Meet The Director

Charles Rotimi

Dr. Charles N. Rotimi is the Director of the Center for Research on Genomics and Global Health (CRGGH) and a Senior Investigator in the Inherited Disease Research Branch of the National Human Genome Research Institute, National Institutes of Health (NIH). His research activities have focused on identifying the genetic, social and lifestyle determinants of diseases of major public health importance. He believes that studying diverse human populations is critically important in the global effort to use genomic tools to better understand human evolutionary history, and how this history may inform individual and group susceptibility/resistance to disease and variable response to drugs. To achieve these goals, Dr. Rotimi's lab has established major genetic epidemiology research projects in multiple ethnic groups in the United States, Africa (Nigeria, Ghana, Kenya and Ethiopia) and China. The CRGGH was established to support and expand these global efforts.

Overall, Dr. Rotimi believes that scientific activities operate within the larger context of society and that the junction of society and science has to be managed so as not to trample on the independence required for good scholarly investigation or to alienate members of societies from the scientific process. In this regard, the CRGGH is interested in how scientists document and describe the nonrandom pattern of human genetic variation and its link to disease risks in different populations. For example, how does human genetic variation inform our understanding of self and group identity and differential distribution of diseases? Investigators at the CRGGH are directly involved in these debates and hope to inform the interpretation of human genetic variation within the context of health disparities and group identity.

Dr. Rotimi received his undergraduate education in biochemistry from the University of Benin in Nigeria before immigrating to the United States for further studies. Dr. Rotimi started his education in the United States at the University of Mississippi where he obtained a Master's degree in Health Care Administration. He obtained a second Master's degree and a Doctorate in Epidemiology from the University of Alabama at Birmingham School of Public Health. Prior to coming to the NIH, Dr. Rotimi was the Director of the National Human Genome Center at Howard University. In his continued efforts to include the African community (both public and scientific), Dr. Rotimi provided the leadership for the establishment of the African Society of Human Genetics and is currently serving as its first president.

Excerpts from an interview with Dr. Rotimi (full interview available in the journal Nature Medicine, July 2008 Vol. 14, #7):

What will you be studying at the new center?
The way I see it, the mission is really to see how we can apply genomic tools to understand disease at basic scientific levels and to see how we can use that understanding to shed some light on the issue of health disparity. When you look at two groups, whether in terms of ethnicity, gender or socioeconomics, we ask the question, "Why do you see more disease in one group compared to the other?" That's health disparity.
We focus on studying African-Americans and other African populations, and we do that in the context of what I call the triangular relationship between obesity, hypertension and diabetes. African-Americans have a much higher rate of obesity, and of course that also drives the rate of diabetes, heart disease and other diseases like stroke and hypertension. So right now we have major international projects in these three areas, and we plan to expand our studies to other ethnic groups in the future.

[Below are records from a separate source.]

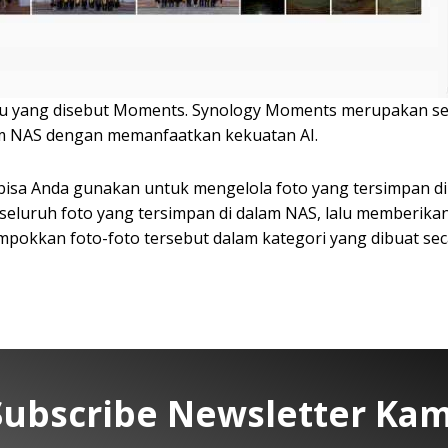
baru yang disebut Moments. Synology Moments merupakan s
m NAS dengan memanfaatkan kekuatan AI.
sa Anda gunakan untuk mengelola foto yang tersimpan di da
 seluruh foto yang tersimpan di dalam NAS, lalu memberika
kkan foto-foto tersebut dalam kategori yang dibuat seca
Subscribe Newsletter Kam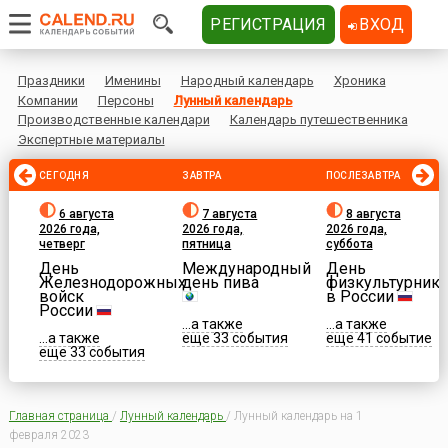
РЕГИСТРАЦИЯ
ВХОД
Праздники
Именины
Народный календарь
Хроника
Компании
Персоны
Лунный календарь
Производственные календари
Календарь путешественника
Экспертные материалы
СЕГОДНЯ
ЗАВТРА
ПОСЛЕЗАВТРА
6 августа
7 августа
8 августа
2026 года,
2026 года,
2026 года,
четверг
пятница
суббота
День
Международный
День
Железнодорожных
день пива
физкультурника
войск
в России
России
...а также
...а также
...а также
еще 33 события
еще 41 событие
еще 33 события
Главная страница
/
Лунный календарь
/
Лунный календарь на 1
февраля 2023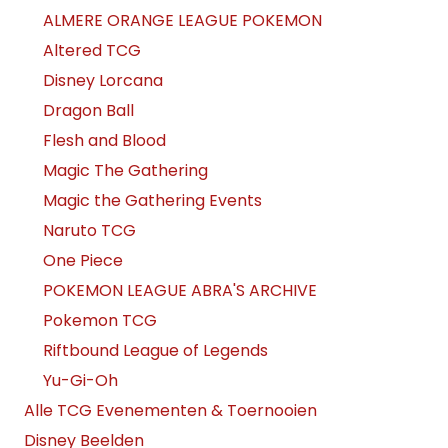
ALMERE ORANGE LEAGUE POKEMON
Altered TCG
Disney Lorcana
Dragon Ball
Flesh and Blood
Magic The Gathering
Magic the Gathering Events
Naruto TCG
One Piece
POKEMON LEAGUE ABRA'S ARCHIVE
Pokemon TCG
Riftbound League of Legends
Yu-Gi-Oh
Alle TCG Evenementen & Toernooien
Disney Beelden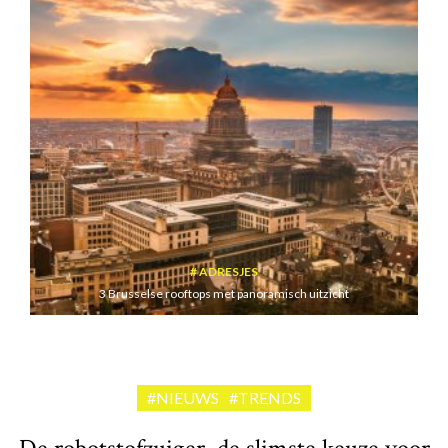
ADRESJES
3 Brusselse rooftops met panoramisch uitzicht
#NIEUWS
#TRENDS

What are some of the challenges of teasing out the influence of genetics from other factors that can lead to health disparities?
I will be the first to admit that for us to truly understand health disparity, we will need to understand the core issues — such as the poor social structures — that drive people toward poor health. When we develop models to test whether a particular gene is going to contribute disproportionally to disease risk within a certain group, we must make sure that we also capture those things in the environment that may be as or even more important than genetic factors.

If there is not such a thing, genetically, as African-American, then what does it mean to belong to this group?
I never look at African-Americans from a genetic point of view as a uniform group. The only definition of African-American that I have that I can consistently defend is that these are descendents of the inhumane slave trade. That's it. And that's a social definition. At the genetic level, I think all bets are off, and the evidence that we continue to acquire shows that we are not studying a uniform group. African-Americans have ancestry from Africa, Europe, North America and Asia, among others. The combinations of these ancestries vary from person to person and from family to family.

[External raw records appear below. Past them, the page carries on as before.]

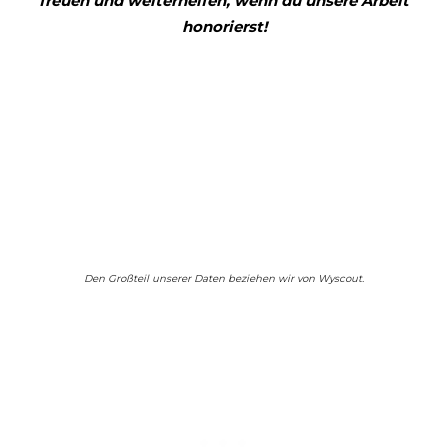
freuen und weiterhelfen, wenn du unsere Arbeit
honorierst!
Den Großteil unserer Daten beziehen wir von Wyscout.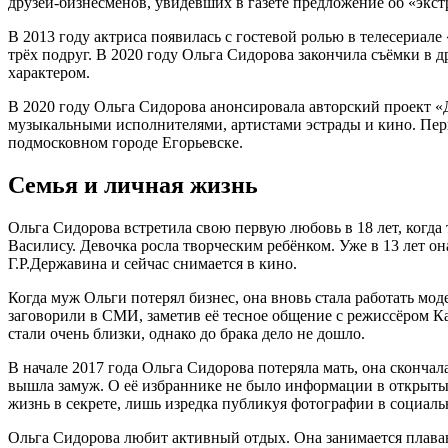
друзей-бизнесменов, увидевших в газете предложение об «экст
В 2013 году актриса появилась с гостевой ролью в телесериале
трёх подруг. В 2020 году Ольга Сидорова закончила съёмки в 
характером.
В 2020 году Ольга Сидорова анонсировала авторский проект «
музыкальными исполнителями, артистами эстрады и кино. Перв
подмосковном городе Егорьевске.
Семья и личная жизнь
Ольга Сидорова встретила свою первую любовь в 18 лет, когда
Василису. Девочка росла творческим ребёнком. Уже в 13 лет 
Г.Р.Державина и сейчас снимается в кино.
Когда муж Ольги потерял бизнес, она вновь стала работать мод
заговорили в СМИ, заметив её тесное общение с режиссёром Ка
стали очень близки, однако до брака дело не дошло.
В начале 2017 года Ольга Сидорова потеряла мать, она скончал
вышла замуж. О её избраннике не было информации в открытых
жизнь в секрете, лишь изредка публикуя фотографии в социаль
Ольга Сидорова любит активный отдых. Она занимается плаван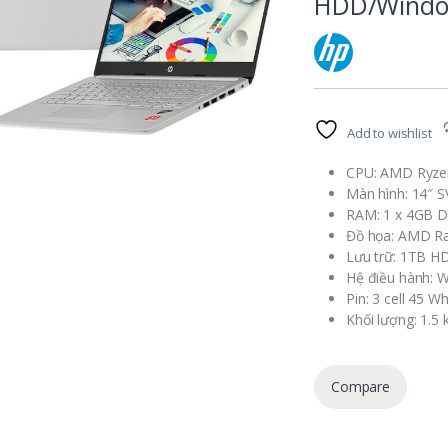
HDD/Window
Add to wishlist
CPU: AMD Ryze
Màn hình: 14″ S
RAM: 1 x 4GB 
Đồ họa: AMD Ra
Lưu trữ: 1TB 
Hệ điều hành: 
Pin: 3 cell 45 Wh
Khối lượng: 1.5 
Compare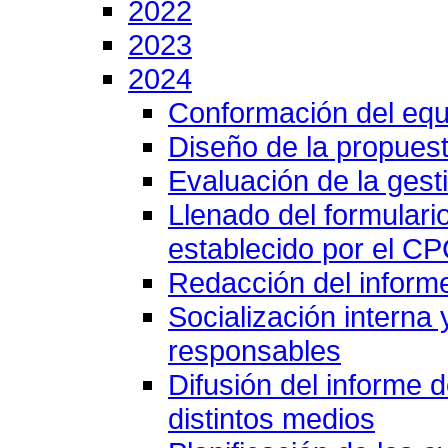
2022
2023
2024
Conformación del equ
Diseño de la propuest
Evaluación de la gesti
Llenado del formulari
establecido por el C
Redacción del inform
Socialización interna
responsables
Difusión del informe 
distintos medios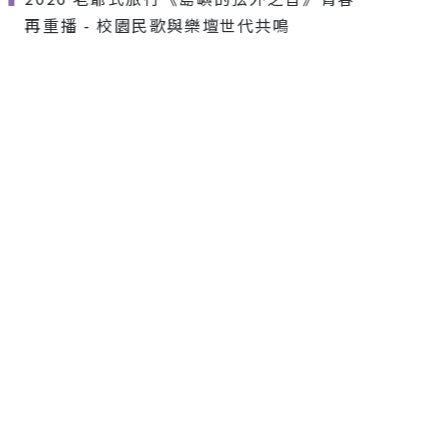
再重播 - 校園民歌與樂壇世代共鳴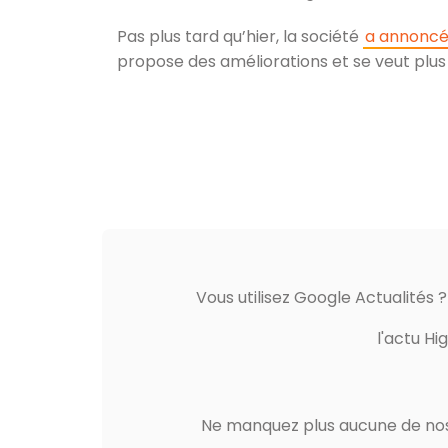
Pas plus tard qu’hier, la société
a annoncé
propose des améliorations et se veut plu
Vous utilisez Google Actualités 
l'actu Hi
Ne manquez plus aucune de nos 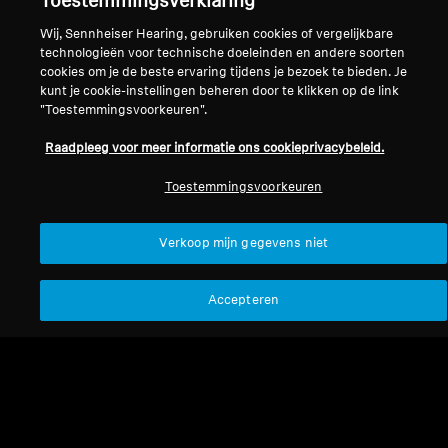
Toestemmingsverklaring
Wij, Sennheiser Hearing, gebruiken cookies of vergelijkbare
technologieën voor technische doeleinden en andere soorten
cookies om je de beste ervaring tijdens je bezoek te bieden. Je
kunt je cookie-instellingen beheren door te klikken op de link
"Toestemmingsvoorkeuren".
Raadpleeg voor meer informatie ons cookieprivacybeleid.
Refurbished
Refurbished
Toestemmingsvoorkeuren
Reserveonderdelen en
Reserveonderdelen en
Verkoop mijn gegevens niet
accessoires
accessoires
Oordopjes voor CX?
Oordopjes voor CX 1.00 /
1.00?/?2.00?/?100, wit
2.00 / 100, zwart
Accepteren
5,89 €
5,89 €
Laagste prijs in de afgelopen
Laagste prijs in de afgelopen
30 dagen:
5,89 €
30 dagen:
5,89 €
Toevoegen aan winkelwagen
Toevoegen aan winkelwag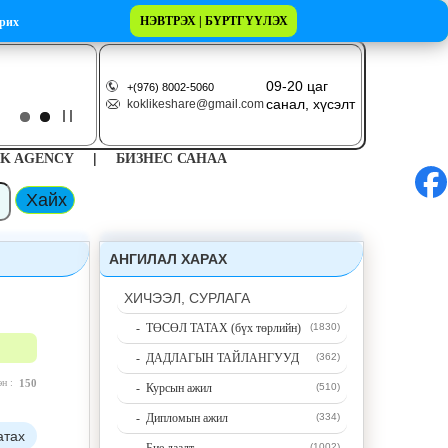
НЭВТРЭХ | БҮРТГҮҮЛЭХ
рих
09-20 цаг
+(976) 8002-5060
санал, хүсэлт
koklikeshare@gmail.com
|
K AGENCY
БИЗНЕС САНАА
АНГИЛАЛ ХАРАХ
ХИЧЭЭЛ, СУРЛАГА
- ТӨСӨЛ ТАТАХ (бүх төрлийн)
(1830)
- ДАДЛАГЫН ТАЙЛАНГУУД
(362)
эн :
150
- Курсын ажил
(510)
- Дипломын ажил
(334)
атах
(1002)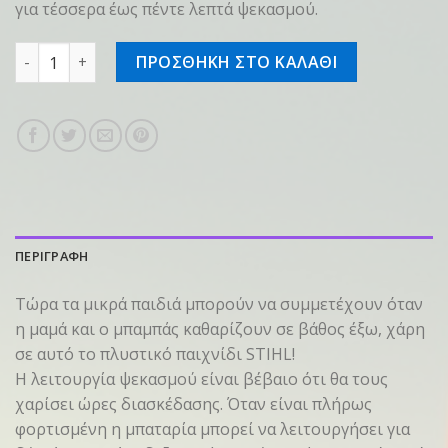
για τέσσερα έως πέντε λεπτά ψεκασμού.
Toy high-pressure washer With battery ποσότητα
ΠΡΟΣΘΗΚΗ ΣΤΟ ΚΑΛΑΘΙ
ΠΕΡΙΓΡΑΦΗ
Τώρα τα μικρά παιδιά μπορούν να συμμετέχουν όταν
η μαμά και ο μπαμπάς καθαρίζουν σε βάθος έξω, χάρη
σε αυτό το πλυστικό παιχνίδι STIHL!
Η λειτουργία ψεκασμού είναι βέβαιο ότι θα τους
χαρίσει ώρες διασκέδασης. Όταν είναι πλήρως
φορτισμένη η μπαταρία μπορεί να λειτουργήσει για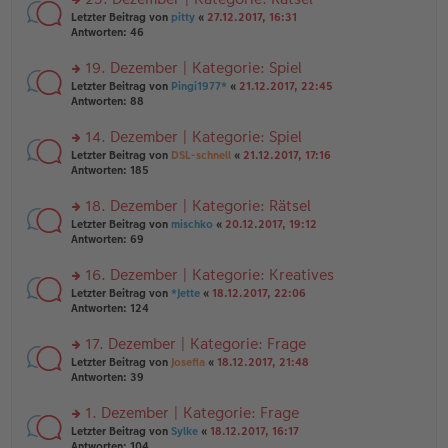
tr
n
n
rs
Letzter Beitrag von
pitty
«
27.12.2017, 16:31
a
g
er
te
Antworten:
46
g
el
B
r
es
ei
u
19. Dezember | Kategorie: Spiel
e
tr
n
n
rs
Letzter Beitrag von
Pingi1977*
«
21.12.2017, 22:45
a
g
er
te
Antworten:
88
g
el
B
r
es
ei
u
14. Dezember | Kategorie: Spiel
e
tr
n
n
rs
Letzter Beitrag von
DSL-schnell
«
21.12.2017, 17:16
a
g
er
te
Antworten:
185
g
el
B
r
es
ei
u
18. Dezember | Kategorie: Rätsel
e
tr
n
n
rs
Letzter Beitrag von
mischko
«
20.12.2017, 19:12
a
g
er
te
Antworten:
69
g
el
B
r
es
ei
u
16. Dezember | Kategorie: Kreatives
e
tr
n
n
rs
Letzter Beitrag von
*Jette
«
18.12.2017, 22:06
a
g
er
te
Antworten:
124
g
el
B
r
es
ei
u
17. Dezember | Kategorie: Frage
e
tr
n
n
rs
Letzter Beitrag von
Josefia
«
18.12.2017, 21:48
a
g
er
te
Antworten:
39
g
el
B
r
es
ei
u
1. Dezember | Kategorie: Frage
e
tr
n
n
rs
Letzter Beitrag von
Sylke
«
18.12.2017, 16:17
a
g
er
te
Antworten:
104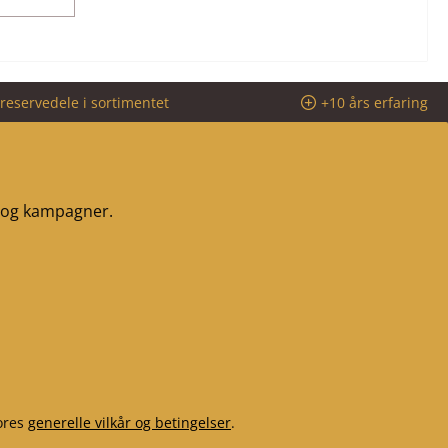
reservedele i sortimentet
+10 års erfaring
r og kampagner.
ores
generelle vilkår og betingelser
.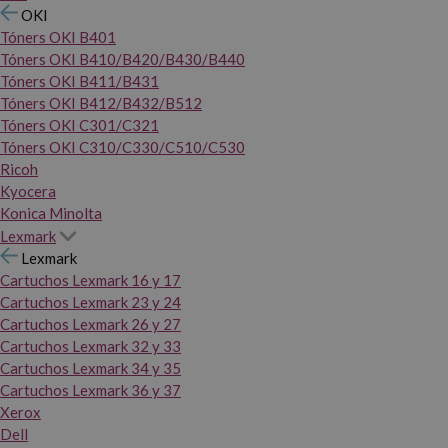
OKI
Tóners OKI B401
Tóners OKI B410/B420/B430/B440
Tóners OKI B411/B431
Tóners OKI B412/B432/B512
Tóners OKI C301/C321
Tóners OKI C310/C330/C510/C530
Ricoh
Kyocera
Konica Minolta
Lexmark
Lexmark
Cartuchos Lexmark 16 y 17
Cartuchos Lexmark 23 y 24
Cartuchos Lexmark 26 y 27
Cartuchos Lexmark 32 y 33
Cartuchos Lexmark 34 y 35
Cartuchos Lexmark 36 y 37
Xerox
Dell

Some people have expressed concern that by studying genetics, you may be drawing attention to the least important factors contributing to health disparities. What do you say to your critics?
There are people who are extremely sensitive to hearing "health disparity" and "genomics" in the same sentence. It makes some people very uncomfortable, because people feel very strongly that you may take away from the most serious issues causing health disparities, such as social factors. What I tell them is that genomics is just one piece of the puzzle. It's a small piece of the puzzle. But I think given how genetics underlies our most important health issues, we need to study it. Human diversity at both the genetic and social levels is not an illusion: We need to embrace it; we need to understand it, and, more importantly, we need to interpret it correctly.